Dans le grand marché des migrations, le secteur de la domestique philippine envoie chaque année quelque 200 000 femmes travailler au Moyen-Orient, en Occident… La réalisatrice Sung-A Yoon s’est installée dans un centre de formation pour Overseas Filipino Workers (travailleurs philippins outre-mer) où l’on apprend à servir, nettoyer, s’occuper des enfants, mais aussi à réagir face à d’éventuelles maltraitances.

Images en Bibliothèques & Mediapart

12 décembre 2020 à 12h53

Elles seront employées de maison et laisseront souvent derrière elle, parfois pour des années, une famille, voire des enfants. « Ce ne sont pas forcément les femmes les plus pauvres qui partent. Aux Philippines, le niveau de salaire est si faible que même des femmes qui font partie de la classe moyenne supérieure sont candidates au départ, expliquait la réalisatrice Sung-A Yoon dans un entretien à Télérama. Se mettre au service, pendant quelques années, d’une famille à l’étranger permettra peut-être de mettre suffisamment d’argent de côté pour investir plus tard dans une entreprise.
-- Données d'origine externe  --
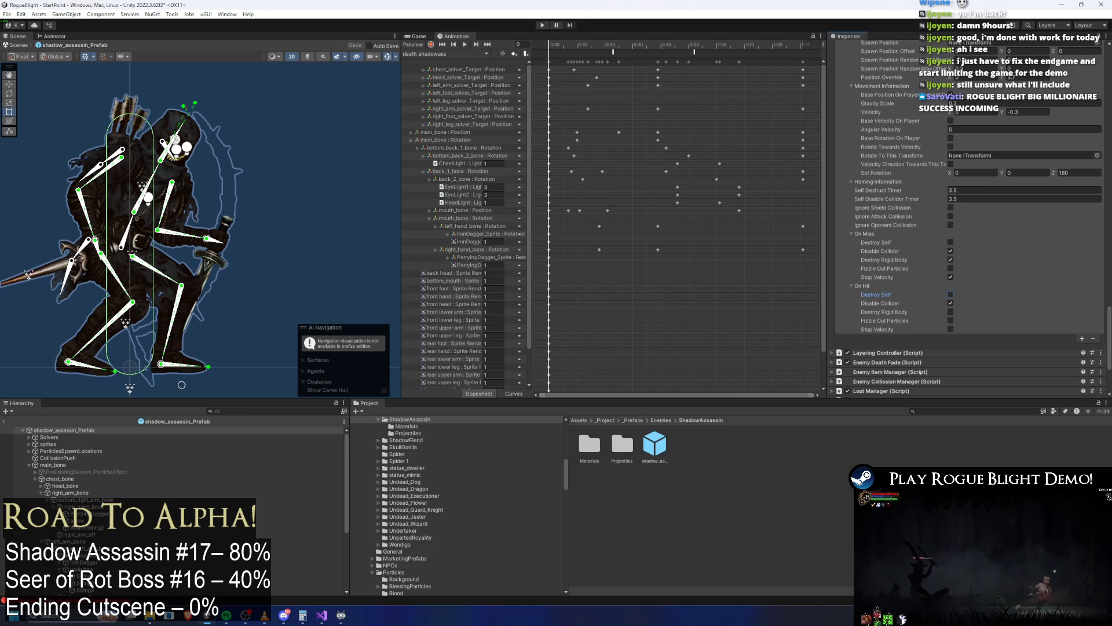
left_click(542, 26)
L’une des femmes que je filme, par exemple, était agente immobilière et son mari, architecte. »
Dans ce centre de formation, d’anciennes domestiques revenues au pays assurent les cours pratiques et théoriques. Et mettent en garde contre les risques du métier : la solitude, le désespoir, la violence psychologique, physique ou sexuelle de certains employeurs.
Un film poignant, récompensé dans de nombreux festivals.